Try it: The line containing "f_number: 1.78" marks the start of the required copy, which runs to the final line of the entries; return those lines exactly, without any pictures.

Entries provided:
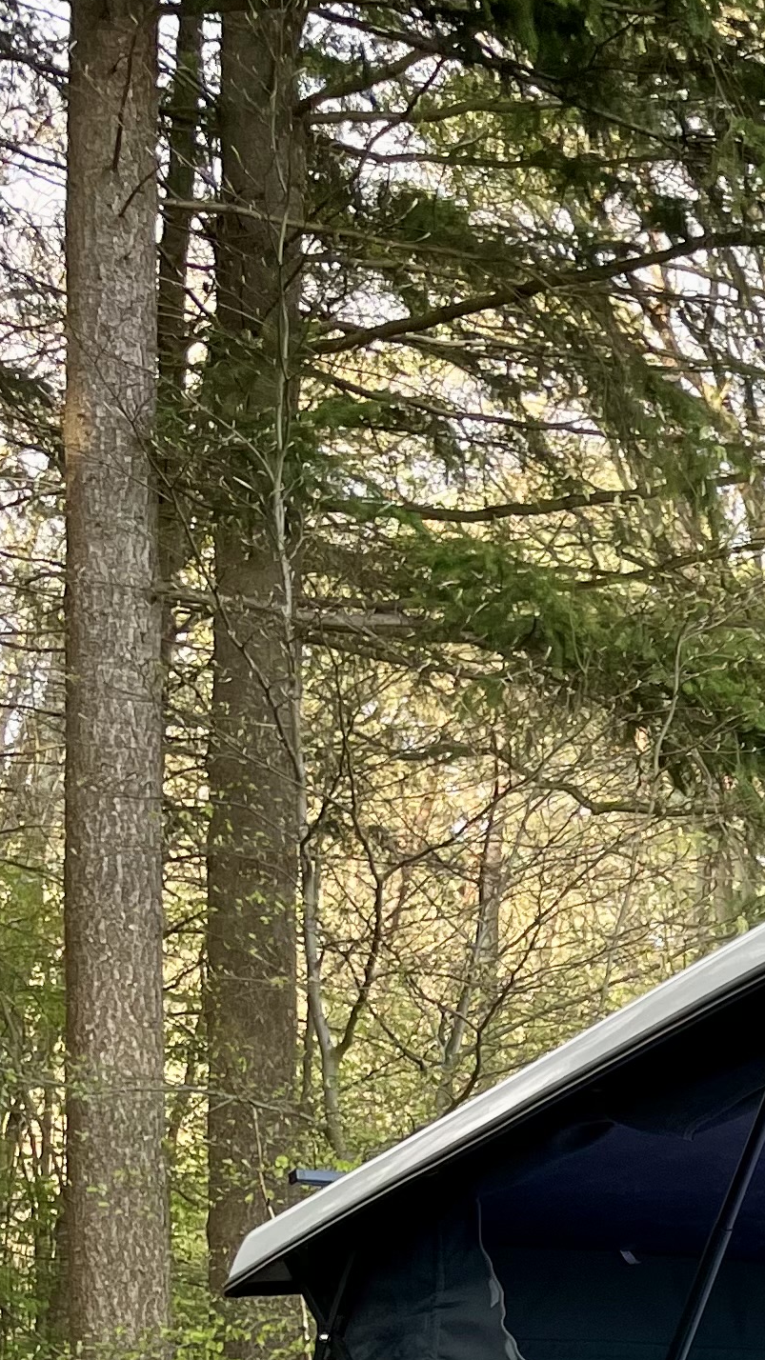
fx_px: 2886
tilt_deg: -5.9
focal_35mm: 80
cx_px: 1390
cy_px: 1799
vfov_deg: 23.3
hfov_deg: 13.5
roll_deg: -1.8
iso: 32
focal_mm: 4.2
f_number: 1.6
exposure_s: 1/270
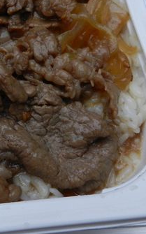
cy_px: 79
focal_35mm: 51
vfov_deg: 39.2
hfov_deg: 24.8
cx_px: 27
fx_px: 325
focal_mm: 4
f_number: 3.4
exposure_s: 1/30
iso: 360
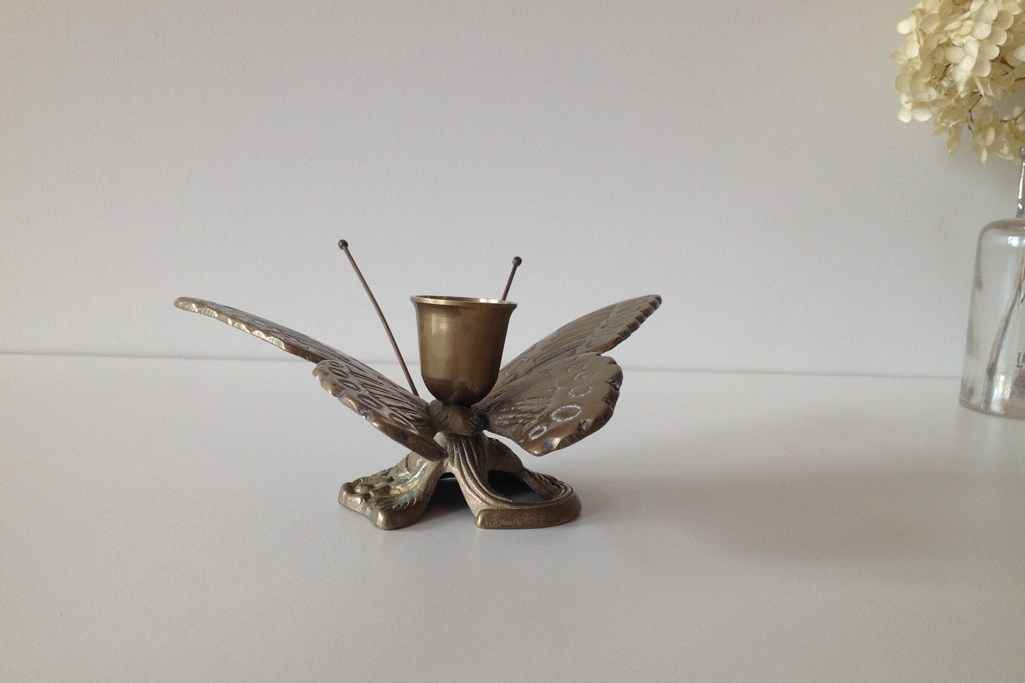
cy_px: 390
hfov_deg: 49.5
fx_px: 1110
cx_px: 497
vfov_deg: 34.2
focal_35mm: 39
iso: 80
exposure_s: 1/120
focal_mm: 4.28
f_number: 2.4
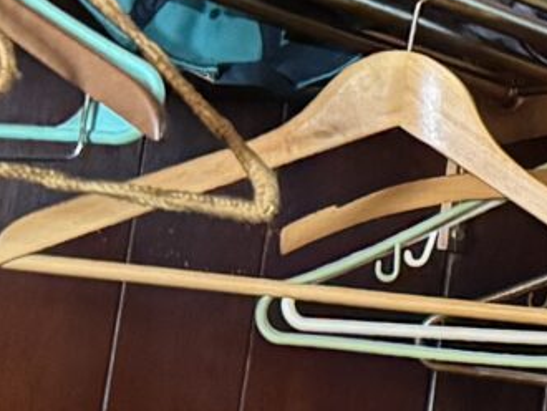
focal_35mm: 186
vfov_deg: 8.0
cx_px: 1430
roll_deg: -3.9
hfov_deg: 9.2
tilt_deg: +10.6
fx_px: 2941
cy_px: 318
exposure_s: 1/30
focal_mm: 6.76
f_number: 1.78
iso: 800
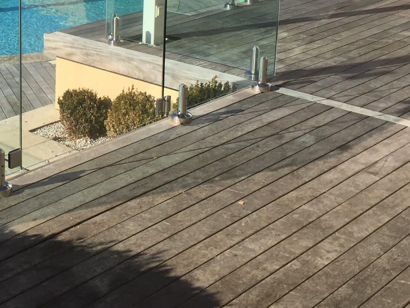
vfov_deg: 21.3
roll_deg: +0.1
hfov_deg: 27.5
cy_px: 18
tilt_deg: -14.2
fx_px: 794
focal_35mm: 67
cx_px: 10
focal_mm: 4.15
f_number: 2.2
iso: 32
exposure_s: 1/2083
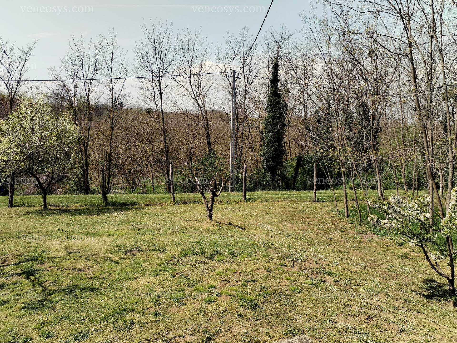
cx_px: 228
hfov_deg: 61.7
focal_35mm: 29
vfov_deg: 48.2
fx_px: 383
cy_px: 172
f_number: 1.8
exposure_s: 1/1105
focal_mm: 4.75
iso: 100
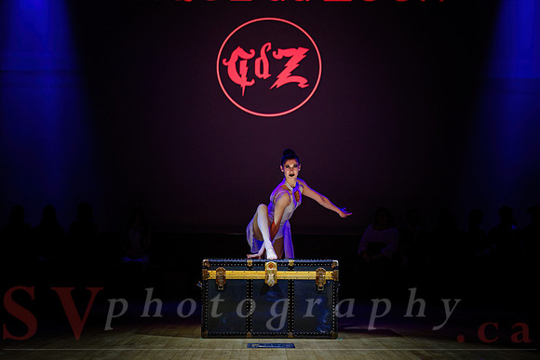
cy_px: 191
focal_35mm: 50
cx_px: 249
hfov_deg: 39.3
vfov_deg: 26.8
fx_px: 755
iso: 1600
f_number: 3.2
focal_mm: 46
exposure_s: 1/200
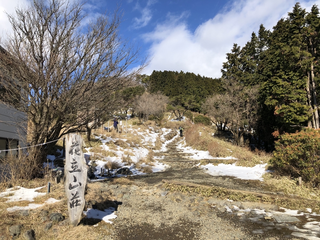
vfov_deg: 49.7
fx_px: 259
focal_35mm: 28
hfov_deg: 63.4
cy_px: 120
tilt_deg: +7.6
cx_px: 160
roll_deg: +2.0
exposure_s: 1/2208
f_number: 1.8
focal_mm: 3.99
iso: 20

Output of the task:
f_number: 1.78
iso: 800
vfov_deg: 21.3
roll_deg: +0.1
hfov_deg: 27.5
cy_px: 18
tilt_deg: -14.2
fx_px: 794
focal_35mm: 67
cx_px: 10
focal_mm: 4.15
f_number: 2.2
iso: 32
exposure_s: 1/2083
cx_px: 228
hfov_deg: 61.7
focal_35mm: 29
vfov_deg: 48.2
fx_px: 383
cy_px: 172
f_number: 1.8
exposure_s: 1/1105
focal_mm: 4.75
iso: 100
cy_px: 191
focal_35mm: 50
cx_px: 249
hfov_deg: 39.3
vfov_deg: 26.8
fx_px: 755
iso: 1600
f_number: 3.2
focal_mm: 46
exposure_s: 1/200
vfov_deg: 49.7
fx_px: 259
focal_35mm: 28
hfov_deg: 63.4
cy_px: 120
tilt_deg: +7.6
cx_px: 160
roll_deg: +2.0
exposure_s: 1/2208
f_number: 1.8
focal_mm: 3.99
iso: 20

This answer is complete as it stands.